*Problem requirements*.
Could you quote, exactly as they stand, the lines running from the one with "1038 339 36.34" to the final line of the material?

------------------------

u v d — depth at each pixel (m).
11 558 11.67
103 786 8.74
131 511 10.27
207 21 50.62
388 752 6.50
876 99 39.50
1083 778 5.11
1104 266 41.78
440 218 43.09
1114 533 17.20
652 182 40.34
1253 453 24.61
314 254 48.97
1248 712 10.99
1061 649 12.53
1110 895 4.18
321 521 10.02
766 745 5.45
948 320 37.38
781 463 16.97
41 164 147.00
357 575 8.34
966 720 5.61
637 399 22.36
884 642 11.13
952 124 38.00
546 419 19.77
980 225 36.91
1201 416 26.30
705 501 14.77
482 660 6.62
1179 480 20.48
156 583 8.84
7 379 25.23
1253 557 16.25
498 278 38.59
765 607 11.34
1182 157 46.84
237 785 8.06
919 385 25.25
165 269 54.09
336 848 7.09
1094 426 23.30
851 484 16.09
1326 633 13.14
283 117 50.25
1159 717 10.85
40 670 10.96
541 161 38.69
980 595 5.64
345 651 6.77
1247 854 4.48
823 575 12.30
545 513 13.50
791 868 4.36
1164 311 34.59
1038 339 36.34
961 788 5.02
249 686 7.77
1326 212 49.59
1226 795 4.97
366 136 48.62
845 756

------------------------

*Your response*.
1038 339 36.34
961 788 5.02
249 686 7.77
1326 212 49.59
1226 795 4.97
366 136 48.62
845 756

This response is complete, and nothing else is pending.